Kommission soll Maßnahmen zur Danziger Werft überprüfen [DE]
Das Parlament hat die Kommission aufgefordert, die Folgen zu überprüfen, die eine Schließung oder grundlegende Umgestaltung der historischen polnischen Schiffswerft nach sich zöge, da damit gerechnet wird, dass dies tausenden Arbeitern den Arbeitsplatz kosten würde.
Das Parlament hat die Kommission aufgefordert, die Folgen zu überprüfen, die eine Schließung oder grundlegende Umgestaltung der historischen polnischen Schiffswerft nach sich zöge, da damit gerechnet wird, dass dies tausenden Arbeitern den Arbeitsplatz kosten würde.
In seiner Berichterstattung vor dem Parlament am 4. September 2007 teilte der Kommissar für den Binnenmarkt, Charlie McCreevy, dem Plenum mit, dass die Kommission die Danziger Werft, wo sich die historische Gewerkschaftsbewegung Solidarno?? gründete, nicht schließen wolle.
Die Danziger Werft verdiene eine funktionsfähige Zukunft, sagte McCreevy, der im Namen der Kommissarin für Wettbewerb Neelie Kroes sprach. Er stellte fest, dass eine realistische Umgestaltung notwendig sei, um die Wettbewerbsverzerrung durch staatliches Eingreifen zu begrenzen und eine Gleichbehandlung von Danzig mit anderen europäischen Werften sicherzustellen. McCreevy wies weiterhin darauf hin, dass eine angemessene Umgestaltung jahrelang verschoben worden, aber dass das Geld nicht zur Schaffung zukunftsfähiger Arbeitsplätze genutzt worden sei.
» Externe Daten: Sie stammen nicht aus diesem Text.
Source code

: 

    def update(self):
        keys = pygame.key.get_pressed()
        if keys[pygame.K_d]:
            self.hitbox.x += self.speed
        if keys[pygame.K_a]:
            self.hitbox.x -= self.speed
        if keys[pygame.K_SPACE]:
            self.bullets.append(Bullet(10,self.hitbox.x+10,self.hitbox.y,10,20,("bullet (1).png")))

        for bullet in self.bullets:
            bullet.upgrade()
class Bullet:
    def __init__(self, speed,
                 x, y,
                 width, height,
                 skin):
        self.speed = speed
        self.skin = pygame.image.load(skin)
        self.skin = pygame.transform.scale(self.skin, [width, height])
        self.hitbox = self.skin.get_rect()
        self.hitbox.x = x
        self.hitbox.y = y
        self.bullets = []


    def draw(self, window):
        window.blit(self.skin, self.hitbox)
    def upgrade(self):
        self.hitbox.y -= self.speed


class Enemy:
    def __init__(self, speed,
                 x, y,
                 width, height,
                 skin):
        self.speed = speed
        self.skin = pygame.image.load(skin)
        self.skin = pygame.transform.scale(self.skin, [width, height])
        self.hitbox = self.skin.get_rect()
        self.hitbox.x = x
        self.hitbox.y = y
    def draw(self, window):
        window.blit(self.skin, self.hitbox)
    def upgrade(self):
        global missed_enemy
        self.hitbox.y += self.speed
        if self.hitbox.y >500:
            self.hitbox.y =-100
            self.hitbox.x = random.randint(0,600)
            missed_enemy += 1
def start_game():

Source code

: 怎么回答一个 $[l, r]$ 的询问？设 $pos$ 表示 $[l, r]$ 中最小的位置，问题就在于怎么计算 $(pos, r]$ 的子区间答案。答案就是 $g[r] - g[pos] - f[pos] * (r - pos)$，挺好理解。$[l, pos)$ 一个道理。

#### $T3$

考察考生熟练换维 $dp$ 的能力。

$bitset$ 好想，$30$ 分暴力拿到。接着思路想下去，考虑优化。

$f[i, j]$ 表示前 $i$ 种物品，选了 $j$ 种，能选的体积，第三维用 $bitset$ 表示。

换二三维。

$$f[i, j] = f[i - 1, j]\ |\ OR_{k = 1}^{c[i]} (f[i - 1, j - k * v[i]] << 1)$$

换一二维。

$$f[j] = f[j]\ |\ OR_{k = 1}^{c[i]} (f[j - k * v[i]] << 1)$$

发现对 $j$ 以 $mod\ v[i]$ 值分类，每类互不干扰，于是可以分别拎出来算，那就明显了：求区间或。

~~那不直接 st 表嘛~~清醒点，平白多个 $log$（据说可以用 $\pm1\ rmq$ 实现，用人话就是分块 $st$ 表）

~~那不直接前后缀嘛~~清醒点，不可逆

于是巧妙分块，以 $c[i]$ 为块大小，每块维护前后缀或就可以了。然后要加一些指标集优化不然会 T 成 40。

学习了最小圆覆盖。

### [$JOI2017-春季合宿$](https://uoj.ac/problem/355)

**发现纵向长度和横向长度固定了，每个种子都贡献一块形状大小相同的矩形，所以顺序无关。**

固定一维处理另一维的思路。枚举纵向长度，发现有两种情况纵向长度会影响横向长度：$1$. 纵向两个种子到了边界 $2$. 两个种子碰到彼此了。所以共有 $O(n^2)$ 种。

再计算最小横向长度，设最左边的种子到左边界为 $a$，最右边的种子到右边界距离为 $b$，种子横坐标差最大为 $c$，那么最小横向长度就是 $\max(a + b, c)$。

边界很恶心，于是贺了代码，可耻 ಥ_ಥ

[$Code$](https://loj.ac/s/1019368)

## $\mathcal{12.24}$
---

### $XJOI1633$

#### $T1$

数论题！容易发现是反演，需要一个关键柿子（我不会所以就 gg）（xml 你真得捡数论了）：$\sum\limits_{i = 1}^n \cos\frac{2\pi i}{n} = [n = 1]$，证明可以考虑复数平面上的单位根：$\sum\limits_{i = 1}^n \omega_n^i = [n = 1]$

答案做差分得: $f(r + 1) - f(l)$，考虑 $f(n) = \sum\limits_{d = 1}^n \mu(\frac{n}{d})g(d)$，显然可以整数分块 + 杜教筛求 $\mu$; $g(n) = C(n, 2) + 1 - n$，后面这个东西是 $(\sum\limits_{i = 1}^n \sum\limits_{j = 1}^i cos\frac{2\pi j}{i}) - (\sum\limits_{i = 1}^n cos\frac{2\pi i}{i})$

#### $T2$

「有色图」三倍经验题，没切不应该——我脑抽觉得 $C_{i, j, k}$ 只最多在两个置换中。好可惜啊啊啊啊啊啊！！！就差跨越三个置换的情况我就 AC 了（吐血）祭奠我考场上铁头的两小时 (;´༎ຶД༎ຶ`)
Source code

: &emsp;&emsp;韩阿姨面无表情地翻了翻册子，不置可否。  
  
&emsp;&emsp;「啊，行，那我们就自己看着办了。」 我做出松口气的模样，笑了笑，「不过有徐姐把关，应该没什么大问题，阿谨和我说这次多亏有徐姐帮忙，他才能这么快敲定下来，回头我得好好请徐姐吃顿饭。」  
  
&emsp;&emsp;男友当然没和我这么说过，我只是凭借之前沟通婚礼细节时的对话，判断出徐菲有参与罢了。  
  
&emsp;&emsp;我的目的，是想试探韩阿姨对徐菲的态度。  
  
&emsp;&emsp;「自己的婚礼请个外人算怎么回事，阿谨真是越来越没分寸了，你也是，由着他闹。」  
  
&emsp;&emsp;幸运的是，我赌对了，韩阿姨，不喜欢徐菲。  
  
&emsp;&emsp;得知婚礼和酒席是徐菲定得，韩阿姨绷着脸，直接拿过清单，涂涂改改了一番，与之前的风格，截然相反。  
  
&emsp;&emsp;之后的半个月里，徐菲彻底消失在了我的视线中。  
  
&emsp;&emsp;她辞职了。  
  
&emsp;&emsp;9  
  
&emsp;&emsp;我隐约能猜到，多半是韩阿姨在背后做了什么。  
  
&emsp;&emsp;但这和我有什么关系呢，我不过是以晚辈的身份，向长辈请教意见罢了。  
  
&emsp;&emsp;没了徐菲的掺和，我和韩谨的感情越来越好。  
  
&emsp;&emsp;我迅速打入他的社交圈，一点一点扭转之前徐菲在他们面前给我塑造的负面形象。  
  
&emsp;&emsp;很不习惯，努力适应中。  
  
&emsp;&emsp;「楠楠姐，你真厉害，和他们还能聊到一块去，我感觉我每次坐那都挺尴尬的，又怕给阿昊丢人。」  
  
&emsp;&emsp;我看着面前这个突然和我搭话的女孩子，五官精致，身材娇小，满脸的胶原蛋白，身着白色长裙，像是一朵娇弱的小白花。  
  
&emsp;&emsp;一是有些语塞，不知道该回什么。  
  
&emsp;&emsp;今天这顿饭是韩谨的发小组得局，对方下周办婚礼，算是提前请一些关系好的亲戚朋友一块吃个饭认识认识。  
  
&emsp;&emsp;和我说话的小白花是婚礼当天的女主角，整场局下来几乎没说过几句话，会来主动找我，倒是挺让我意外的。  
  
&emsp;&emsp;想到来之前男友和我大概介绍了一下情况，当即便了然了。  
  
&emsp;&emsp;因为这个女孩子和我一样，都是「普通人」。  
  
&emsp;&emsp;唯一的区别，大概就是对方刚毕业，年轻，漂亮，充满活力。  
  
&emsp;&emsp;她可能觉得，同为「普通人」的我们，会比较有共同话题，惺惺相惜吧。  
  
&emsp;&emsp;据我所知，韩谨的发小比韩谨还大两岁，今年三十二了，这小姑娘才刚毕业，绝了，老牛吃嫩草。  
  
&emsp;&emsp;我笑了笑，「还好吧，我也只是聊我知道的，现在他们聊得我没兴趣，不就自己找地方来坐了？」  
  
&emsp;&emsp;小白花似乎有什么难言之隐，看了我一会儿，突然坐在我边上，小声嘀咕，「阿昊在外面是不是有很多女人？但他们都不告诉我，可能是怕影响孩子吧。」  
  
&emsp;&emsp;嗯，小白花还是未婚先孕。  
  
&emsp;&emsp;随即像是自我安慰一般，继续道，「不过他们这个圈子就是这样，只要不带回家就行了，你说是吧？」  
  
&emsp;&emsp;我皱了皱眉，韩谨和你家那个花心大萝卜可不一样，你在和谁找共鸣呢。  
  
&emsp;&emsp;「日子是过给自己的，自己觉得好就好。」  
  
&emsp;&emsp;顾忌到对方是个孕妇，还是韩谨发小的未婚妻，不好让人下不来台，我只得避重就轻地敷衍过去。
Europaabgeordnete aus dem gesamten politischen Spektrum nutzten den Anlass, um ihr Mitgefühl mit den Arbeitnehmern auszudrücken und betonten die historische Bedeutung von Danzig. Die meisten Europaabgeordneten forderten die Kommission auf, ihre Position zu überdenken und die beträchtliche Zahl der verlorenen Arbeitsplätze in Betracht zu ziehen, die aus einer Schließung oder Einschränkung der Produktion resultieren würde.